## start Data lines

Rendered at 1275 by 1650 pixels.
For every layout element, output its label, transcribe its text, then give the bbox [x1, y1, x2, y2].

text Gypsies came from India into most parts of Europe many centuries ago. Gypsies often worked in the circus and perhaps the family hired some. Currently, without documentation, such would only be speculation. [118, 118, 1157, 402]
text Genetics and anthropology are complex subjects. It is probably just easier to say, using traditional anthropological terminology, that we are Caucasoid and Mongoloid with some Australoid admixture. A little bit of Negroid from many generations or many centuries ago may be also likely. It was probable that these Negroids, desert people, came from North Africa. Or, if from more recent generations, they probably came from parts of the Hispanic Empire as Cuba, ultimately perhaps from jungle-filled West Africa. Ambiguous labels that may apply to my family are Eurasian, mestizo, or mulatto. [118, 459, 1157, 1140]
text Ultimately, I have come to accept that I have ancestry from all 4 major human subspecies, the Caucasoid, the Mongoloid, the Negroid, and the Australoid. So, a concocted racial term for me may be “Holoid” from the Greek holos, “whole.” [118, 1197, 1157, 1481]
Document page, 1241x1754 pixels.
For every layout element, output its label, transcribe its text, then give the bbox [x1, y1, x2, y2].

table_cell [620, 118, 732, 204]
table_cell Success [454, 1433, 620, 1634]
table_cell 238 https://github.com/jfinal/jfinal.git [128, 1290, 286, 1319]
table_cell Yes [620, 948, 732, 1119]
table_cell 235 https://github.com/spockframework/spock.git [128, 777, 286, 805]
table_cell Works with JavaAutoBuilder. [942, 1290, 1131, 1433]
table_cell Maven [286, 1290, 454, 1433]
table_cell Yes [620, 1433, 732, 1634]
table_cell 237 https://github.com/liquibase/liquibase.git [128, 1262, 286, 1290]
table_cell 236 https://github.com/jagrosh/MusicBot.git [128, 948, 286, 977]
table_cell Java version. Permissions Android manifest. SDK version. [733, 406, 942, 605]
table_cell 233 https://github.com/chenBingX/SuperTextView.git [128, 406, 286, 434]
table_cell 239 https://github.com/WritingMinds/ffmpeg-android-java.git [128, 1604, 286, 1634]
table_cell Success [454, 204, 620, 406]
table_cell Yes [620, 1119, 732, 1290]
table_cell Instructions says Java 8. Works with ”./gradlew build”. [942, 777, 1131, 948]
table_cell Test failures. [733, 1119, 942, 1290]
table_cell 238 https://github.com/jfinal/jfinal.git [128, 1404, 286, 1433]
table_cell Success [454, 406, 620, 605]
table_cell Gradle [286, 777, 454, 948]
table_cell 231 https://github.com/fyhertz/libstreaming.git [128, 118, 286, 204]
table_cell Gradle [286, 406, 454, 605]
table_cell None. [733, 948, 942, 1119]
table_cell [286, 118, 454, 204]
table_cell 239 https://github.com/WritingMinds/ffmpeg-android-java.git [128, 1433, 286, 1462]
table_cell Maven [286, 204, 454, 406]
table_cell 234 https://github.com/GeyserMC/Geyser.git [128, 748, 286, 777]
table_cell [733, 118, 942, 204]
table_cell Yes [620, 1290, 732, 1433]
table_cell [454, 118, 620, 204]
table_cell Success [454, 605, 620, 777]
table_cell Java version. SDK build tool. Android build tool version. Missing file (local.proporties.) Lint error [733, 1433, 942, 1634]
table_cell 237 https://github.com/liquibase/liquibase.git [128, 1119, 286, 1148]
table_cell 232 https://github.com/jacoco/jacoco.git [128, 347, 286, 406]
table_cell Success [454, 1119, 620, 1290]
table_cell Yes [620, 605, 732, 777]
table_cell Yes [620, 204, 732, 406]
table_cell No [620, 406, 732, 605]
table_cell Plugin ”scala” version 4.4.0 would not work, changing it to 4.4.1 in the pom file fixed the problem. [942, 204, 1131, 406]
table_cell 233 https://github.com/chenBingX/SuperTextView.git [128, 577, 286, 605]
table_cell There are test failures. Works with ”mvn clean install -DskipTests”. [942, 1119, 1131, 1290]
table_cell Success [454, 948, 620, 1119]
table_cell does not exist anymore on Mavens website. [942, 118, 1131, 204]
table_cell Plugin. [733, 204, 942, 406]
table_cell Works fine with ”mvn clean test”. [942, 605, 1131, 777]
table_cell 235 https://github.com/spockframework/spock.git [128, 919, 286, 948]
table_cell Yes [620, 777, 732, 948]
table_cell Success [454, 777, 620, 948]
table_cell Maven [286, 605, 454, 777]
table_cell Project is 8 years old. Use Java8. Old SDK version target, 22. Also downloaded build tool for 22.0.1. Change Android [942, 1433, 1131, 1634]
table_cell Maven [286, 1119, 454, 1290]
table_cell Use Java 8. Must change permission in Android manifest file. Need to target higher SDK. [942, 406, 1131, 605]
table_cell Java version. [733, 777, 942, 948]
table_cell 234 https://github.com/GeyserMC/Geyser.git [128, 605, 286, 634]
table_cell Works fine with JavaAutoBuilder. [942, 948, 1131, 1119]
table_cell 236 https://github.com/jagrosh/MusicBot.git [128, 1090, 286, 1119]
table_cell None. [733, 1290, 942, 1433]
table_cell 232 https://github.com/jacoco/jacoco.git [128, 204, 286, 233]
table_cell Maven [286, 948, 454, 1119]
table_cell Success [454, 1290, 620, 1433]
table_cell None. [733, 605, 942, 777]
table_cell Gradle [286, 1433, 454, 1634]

## end Data lines
## start Data lines

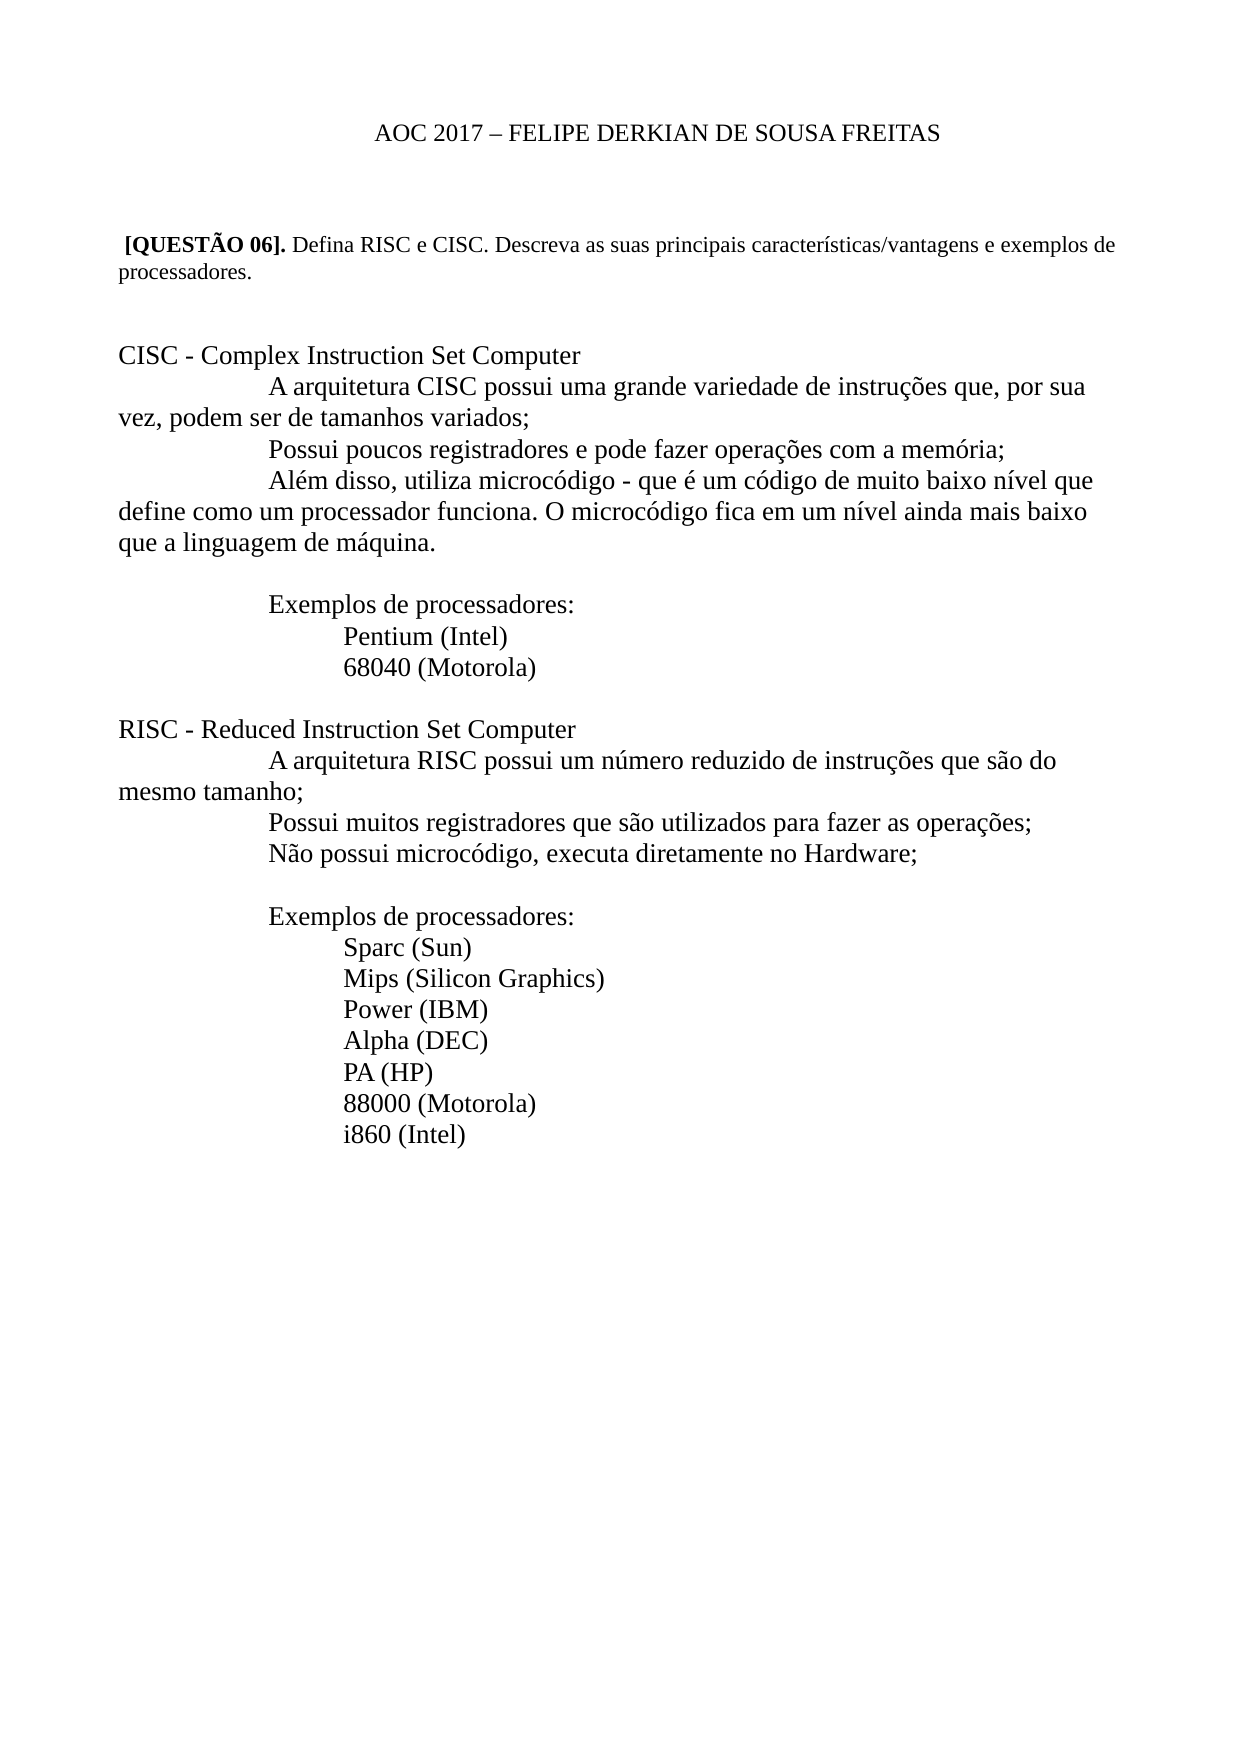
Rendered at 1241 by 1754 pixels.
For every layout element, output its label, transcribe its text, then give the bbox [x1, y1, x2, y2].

## end Data lines
## start Data lines

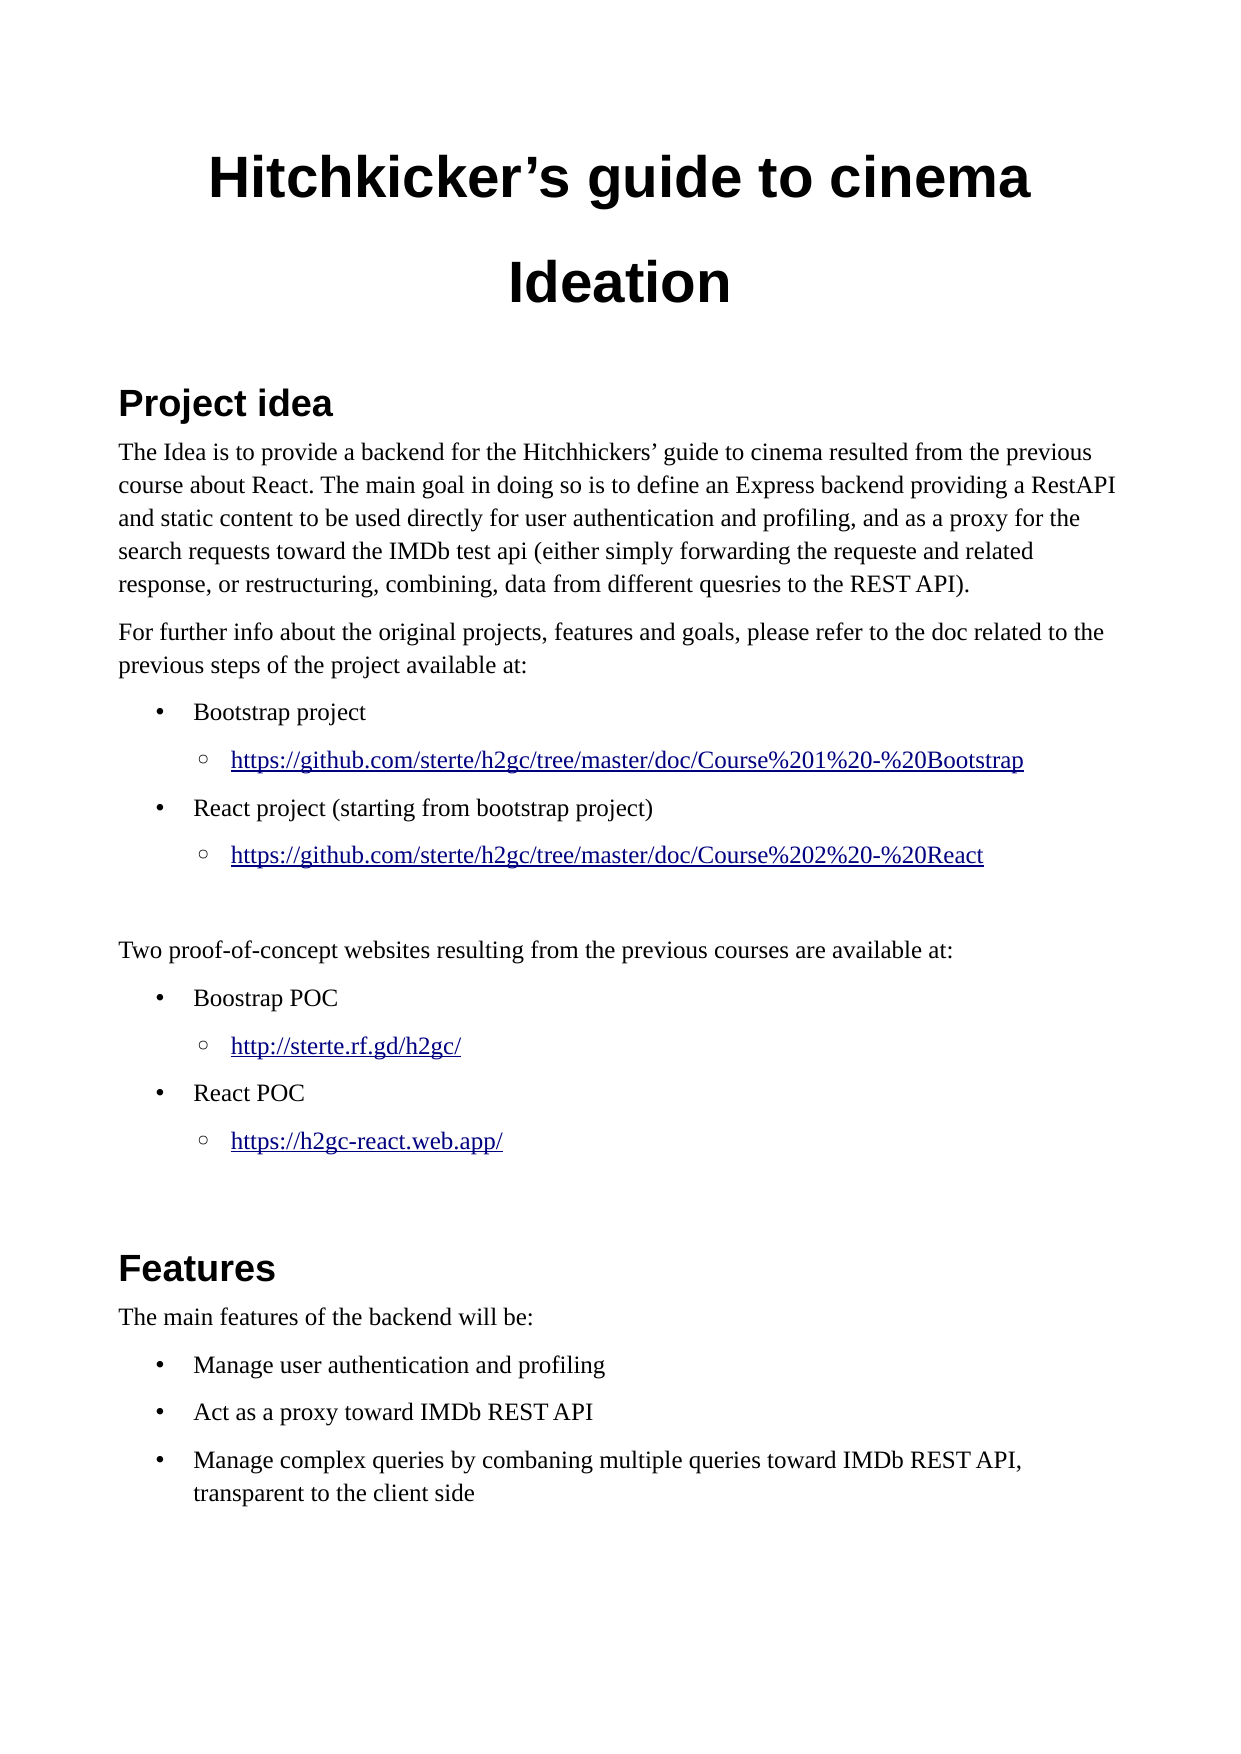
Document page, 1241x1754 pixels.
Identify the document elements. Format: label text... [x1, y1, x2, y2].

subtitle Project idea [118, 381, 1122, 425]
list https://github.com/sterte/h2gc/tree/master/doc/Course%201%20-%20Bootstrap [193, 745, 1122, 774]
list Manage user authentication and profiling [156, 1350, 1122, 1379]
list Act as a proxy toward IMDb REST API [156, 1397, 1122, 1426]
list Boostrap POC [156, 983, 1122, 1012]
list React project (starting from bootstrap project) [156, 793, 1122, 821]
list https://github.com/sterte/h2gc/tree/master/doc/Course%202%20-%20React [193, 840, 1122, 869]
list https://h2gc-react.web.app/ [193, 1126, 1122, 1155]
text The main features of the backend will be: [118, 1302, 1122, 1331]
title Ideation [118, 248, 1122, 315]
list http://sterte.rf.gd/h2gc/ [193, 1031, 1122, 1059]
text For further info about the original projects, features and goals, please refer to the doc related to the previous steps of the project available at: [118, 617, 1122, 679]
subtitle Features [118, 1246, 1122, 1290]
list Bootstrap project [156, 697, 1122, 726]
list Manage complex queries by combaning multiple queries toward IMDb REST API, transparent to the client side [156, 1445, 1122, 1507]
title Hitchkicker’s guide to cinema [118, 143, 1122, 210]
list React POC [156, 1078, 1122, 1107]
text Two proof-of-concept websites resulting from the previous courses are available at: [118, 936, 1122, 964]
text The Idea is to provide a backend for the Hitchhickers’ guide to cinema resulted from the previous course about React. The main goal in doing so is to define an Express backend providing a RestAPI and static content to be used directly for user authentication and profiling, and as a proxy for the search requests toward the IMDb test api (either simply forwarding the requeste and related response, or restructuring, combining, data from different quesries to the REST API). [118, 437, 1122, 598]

## end Data lines

*Problem to work on*. Output the lines exactly as they appear in the items, beginning with the line that contains "Rendered at 1275 by 1650 pixels." and ending with the line that contains "text Gypsies came".

*Finished exercise*.
Rendered at 1275 by 1650 pixels.
For every layout element, output its label, transcribe its text, then give the bbox [x1, y1, x2, y2].

text Gypsies came from India into most parts of Europe many centuries ago. Gypsies often worked in the circus and perhaps the family hired some. Currently, without documentation, such would only be speculation. [118, 118, 1157, 402]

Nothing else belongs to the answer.